The rescue team also found few avalanche signs, and the injuries seemed inconsistent with those of avalanche victims. And if there was an avalanche, it happened about nine hours after the skiers set up camp.

The group prepares their tent. Photo: Dyatlov Memorial Foundation


Puzrin found the nine-hour delay particularly intriguing. He had previously published a paper explaining how an earthquake can lead to an avalanche hours later. He and Gaume created computer simulations and models to try to replicate that night. They concluded that even though an avalanche was unlikely under normal conditions, a combination of unusual factors might have created a small snow slab avalanche that could explain the various bizarre injuries.

The initial investigation described an underlying weak snow layer at the site that overlying snow might move over. In their journals, the group also mentioned strong winds. Yet the possibility of an avalanche had often been dismissed because the snow buildup wasn’t enough, and no snow fell the night of the accident.

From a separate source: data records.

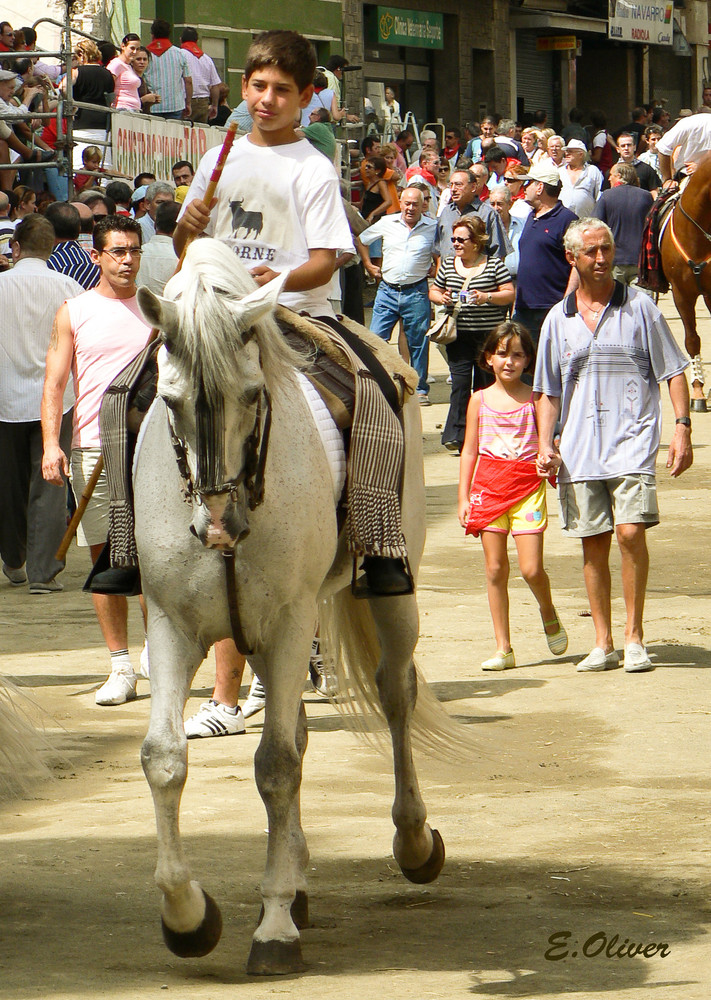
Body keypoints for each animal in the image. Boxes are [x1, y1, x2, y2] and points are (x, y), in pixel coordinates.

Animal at [134, 240, 462, 976]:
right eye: (168, 399)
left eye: (254, 396)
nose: (218, 527)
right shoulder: (174, 627)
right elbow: (164, 757)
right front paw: (188, 917)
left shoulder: (287, 624)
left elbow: (276, 766)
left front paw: (275, 928)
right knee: (305, 730)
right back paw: (302, 877)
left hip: (387, 595)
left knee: (394, 694)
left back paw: (413, 843)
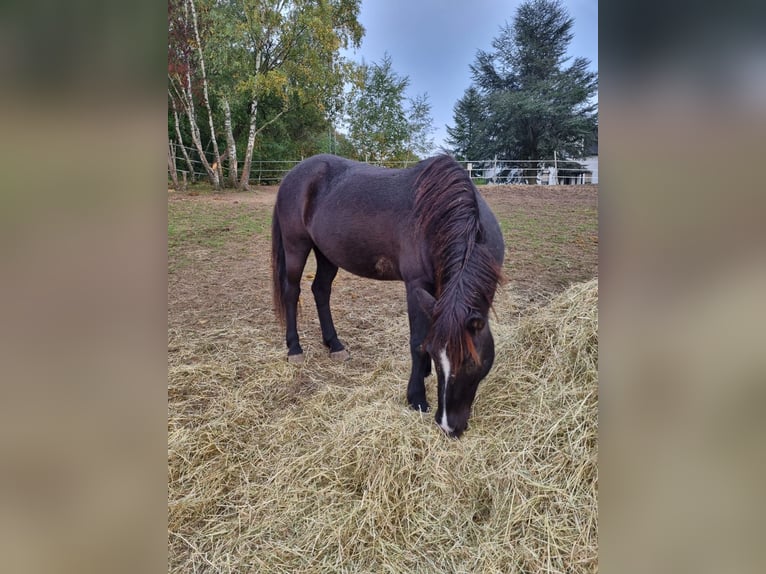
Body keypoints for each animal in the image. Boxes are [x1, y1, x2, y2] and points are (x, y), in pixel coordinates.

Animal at [272, 155, 508, 438]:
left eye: (472, 363)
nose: (448, 425)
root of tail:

But the simulations suggested that strong katabatic winds could easily have brought large masses of snow down toward the campsite. The skiers also destabilized the slope when they cut into it to create a platform for their tent. Together, those conditions could have triggered a small but fatal slide.

The Swiss researchers’ conclusions about this bizarre mystery came from an equally bizarre place –- the CGI coding used for snow animation in the 2013 Disney movie, Frozen. The movement of the snow in the movie so impressed Gaume that he met the specialist who had worked on the film’s special effects. He then modified the coding to simulate the ways that avalanches could impact the human body.

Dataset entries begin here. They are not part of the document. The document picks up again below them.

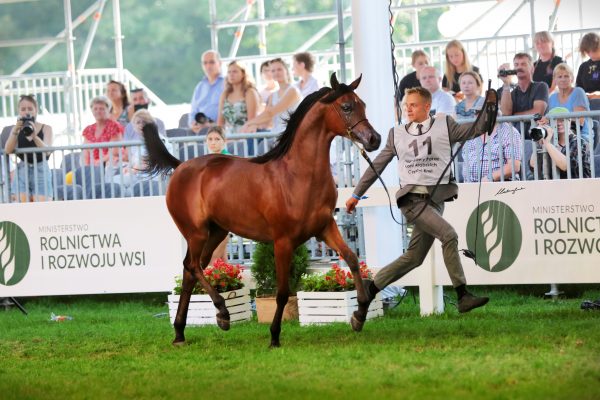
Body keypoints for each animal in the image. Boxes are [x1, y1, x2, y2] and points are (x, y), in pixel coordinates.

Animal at [143, 72, 382, 346]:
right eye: (346, 107)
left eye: (363, 104)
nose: (374, 139)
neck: (297, 176)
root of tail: (180, 166)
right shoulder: (283, 242)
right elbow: (282, 292)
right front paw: (274, 336)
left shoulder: (325, 228)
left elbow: (352, 259)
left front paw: (359, 314)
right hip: (196, 233)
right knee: (192, 266)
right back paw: (222, 313)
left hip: (216, 233)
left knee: (191, 270)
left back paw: (181, 332)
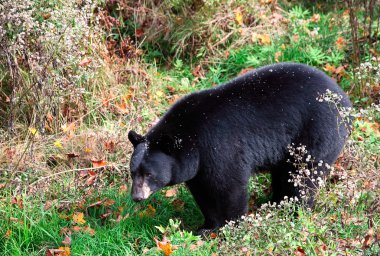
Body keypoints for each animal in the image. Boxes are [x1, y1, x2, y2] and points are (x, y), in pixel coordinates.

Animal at [128, 62, 354, 232]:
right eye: (133, 172)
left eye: (149, 174)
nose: (136, 197)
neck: (192, 139)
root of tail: (344, 98)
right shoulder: (198, 166)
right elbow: (203, 192)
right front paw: (206, 227)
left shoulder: (219, 147)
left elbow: (229, 186)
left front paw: (231, 225)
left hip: (317, 131)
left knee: (304, 175)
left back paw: (292, 210)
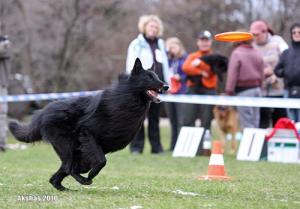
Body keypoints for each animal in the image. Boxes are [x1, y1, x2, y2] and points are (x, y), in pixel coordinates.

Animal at [8, 58, 169, 191]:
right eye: (149, 77)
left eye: (157, 76)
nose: (166, 86)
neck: (127, 98)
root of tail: (42, 113)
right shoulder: (88, 134)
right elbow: (101, 161)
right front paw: (91, 176)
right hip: (68, 146)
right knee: (69, 167)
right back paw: (82, 180)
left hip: (75, 153)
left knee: (62, 172)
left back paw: (64, 188)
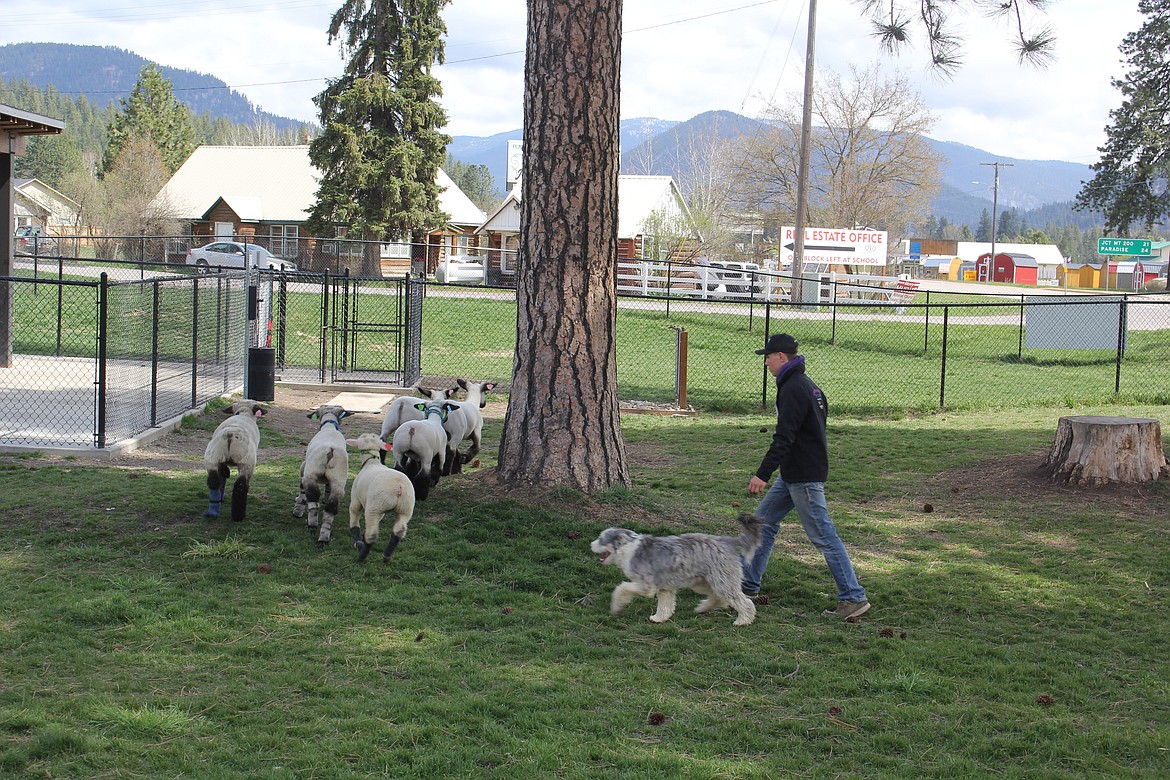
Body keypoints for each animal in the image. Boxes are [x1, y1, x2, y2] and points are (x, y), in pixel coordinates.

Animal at [292, 406, 351, 547]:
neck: (329, 427)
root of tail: (331, 450)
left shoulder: (304, 469)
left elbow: (302, 491)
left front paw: (297, 510)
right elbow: (327, 491)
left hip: (311, 473)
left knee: (312, 497)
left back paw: (312, 526)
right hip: (338, 481)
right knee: (332, 507)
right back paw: (324, 537)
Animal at [341, 432, 416, 561]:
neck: (371, 463)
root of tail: (399, 486)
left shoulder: (355, 499)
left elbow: (354, 520)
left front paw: (358, 542)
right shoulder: (382, 512)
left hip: (374, 508)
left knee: (372, 534)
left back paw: (361, 556)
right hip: (405, 508)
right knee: (398, 531)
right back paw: (387, 556)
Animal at [589, 512, 762, 626]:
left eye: (600, 538)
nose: (590, 545)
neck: (628, 548)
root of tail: (729, 542)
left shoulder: (647, 586)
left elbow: (622, 588)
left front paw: (617, 607)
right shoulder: (665, 587)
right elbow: (665, 605)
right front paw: (659, 618)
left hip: (722, 581)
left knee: (743, 602)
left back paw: (743, 620)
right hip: (703, 582)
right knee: (719, 598)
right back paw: (703, 607)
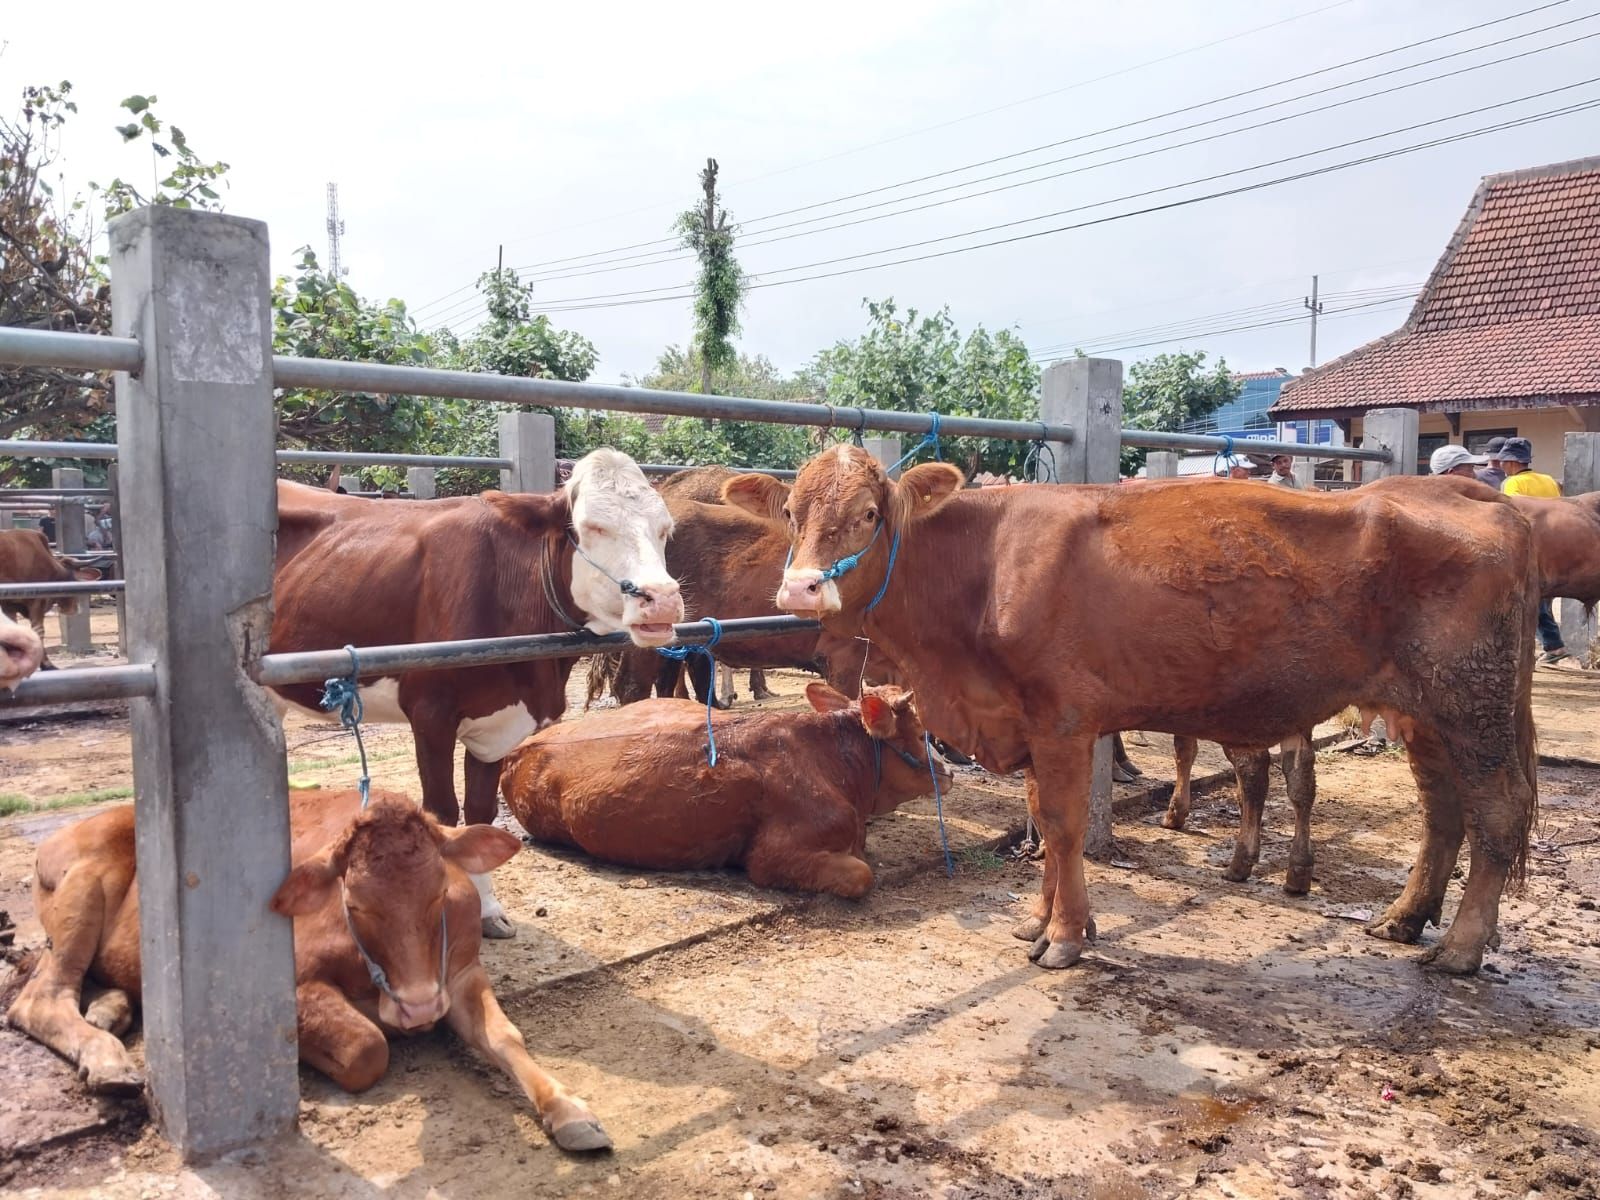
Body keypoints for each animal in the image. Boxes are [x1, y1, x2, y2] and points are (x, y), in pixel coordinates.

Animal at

To get realistic values for inputting the coding and animation equations, they used research on car crashes. In the 1970s, General Motors broke the ribs of a hundred cadavers, using different weights and velocities, to see what happened in car crashes and thus to improve seatbelt safety. Some of these bodies had rigid supports, others did not. The skiers on Kholat Saykhl slept on top of their skis in the tent — these would have acted as a rigid platform when the avalanche hit.

Zinaida Kolmogorova, one of the skiers, found buried in the snow. Photo: Russian National Archives


The computer modeling showed that a five-metre block of snow, in this very specific situation, could in fact break ribs and skulls. These injuries would eventually be fatal, but the victims would not die immediately. They would have time to cut open the tent and flee. The differing severity of injuries would determine how far a particular individual made it from the site of the accident before succumbing to hypothermia.

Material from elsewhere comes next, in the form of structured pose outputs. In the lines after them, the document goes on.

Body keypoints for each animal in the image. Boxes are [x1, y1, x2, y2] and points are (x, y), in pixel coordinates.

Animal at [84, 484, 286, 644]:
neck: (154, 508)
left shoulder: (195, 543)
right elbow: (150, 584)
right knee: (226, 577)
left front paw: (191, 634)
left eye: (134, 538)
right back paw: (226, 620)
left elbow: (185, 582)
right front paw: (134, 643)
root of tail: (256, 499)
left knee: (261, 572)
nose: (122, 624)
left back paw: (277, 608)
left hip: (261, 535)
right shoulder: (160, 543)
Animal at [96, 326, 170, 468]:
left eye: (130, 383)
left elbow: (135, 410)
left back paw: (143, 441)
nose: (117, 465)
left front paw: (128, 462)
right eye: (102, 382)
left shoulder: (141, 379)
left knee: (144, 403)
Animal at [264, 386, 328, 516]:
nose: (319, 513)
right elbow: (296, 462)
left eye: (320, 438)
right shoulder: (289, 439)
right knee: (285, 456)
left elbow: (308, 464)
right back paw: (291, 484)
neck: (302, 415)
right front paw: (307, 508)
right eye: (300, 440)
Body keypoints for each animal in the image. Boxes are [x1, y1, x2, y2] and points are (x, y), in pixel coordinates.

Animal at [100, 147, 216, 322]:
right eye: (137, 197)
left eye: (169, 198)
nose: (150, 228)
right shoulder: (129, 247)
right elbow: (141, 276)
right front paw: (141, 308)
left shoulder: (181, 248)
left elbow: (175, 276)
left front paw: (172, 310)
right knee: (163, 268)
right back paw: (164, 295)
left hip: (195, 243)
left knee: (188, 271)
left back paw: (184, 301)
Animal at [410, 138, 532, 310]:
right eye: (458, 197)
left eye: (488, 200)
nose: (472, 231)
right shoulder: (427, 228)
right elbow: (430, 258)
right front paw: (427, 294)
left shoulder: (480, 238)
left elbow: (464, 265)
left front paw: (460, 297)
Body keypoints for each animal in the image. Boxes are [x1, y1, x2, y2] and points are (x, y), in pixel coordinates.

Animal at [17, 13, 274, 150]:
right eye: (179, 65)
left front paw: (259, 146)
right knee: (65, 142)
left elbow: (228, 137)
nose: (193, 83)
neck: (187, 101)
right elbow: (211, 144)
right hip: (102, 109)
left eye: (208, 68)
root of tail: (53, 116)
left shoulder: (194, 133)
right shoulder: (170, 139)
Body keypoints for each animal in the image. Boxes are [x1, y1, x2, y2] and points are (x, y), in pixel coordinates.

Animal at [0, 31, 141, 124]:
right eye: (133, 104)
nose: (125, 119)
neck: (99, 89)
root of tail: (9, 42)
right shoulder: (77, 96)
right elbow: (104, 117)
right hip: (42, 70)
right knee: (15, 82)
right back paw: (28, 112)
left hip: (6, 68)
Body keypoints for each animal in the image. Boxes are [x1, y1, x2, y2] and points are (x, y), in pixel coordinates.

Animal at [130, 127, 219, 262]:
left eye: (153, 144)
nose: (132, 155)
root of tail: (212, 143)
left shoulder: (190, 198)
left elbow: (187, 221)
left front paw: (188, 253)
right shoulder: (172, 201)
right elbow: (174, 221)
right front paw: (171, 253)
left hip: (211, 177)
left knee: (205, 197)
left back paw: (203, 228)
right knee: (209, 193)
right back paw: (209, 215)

Others have quickly weighed in on the research. Geohazards expert Jim McElwaine of Durham University in England is not convinced that a small avalanche could lead to such injuries. He believes that the snow would need to move faster than it could achieve on that slope to do so.

Pat Morrow, a Canadian photographer and the first person to complete the climber’s version of the Seven Summits, remains dubious. “I’ve never heard of anyone running away from their tent after it was hit by an avalanche,” says the lifelong mountaineer. “The natural reaction is to unbury and try to get warm.”

Other professional climbers think it reasonable that snow slabs could lead to blunt trauma injuries. One also wonders why the radiation traces on the victims’ clothing has been disregarded completely. Dyatlov Pass is not far away from the secret city, known then as Chelyabinsk-40, where the Soviets built their first atomic bombs. Two years before the skiers’ fatal outing, the world’s largest nuclear accident (until Chernobyl), called the Kyshtym disaster, occurred at that plant. Dyatlov Pass is a little further north, but radiation was endemic in the 1950s in that part of the Urals.

Gaume and Puzrin admit that they have not tried to explain everything that happened that night. But this is by far the fullest, most scientific explanation to date of what might have happened at Dyatlov Pass.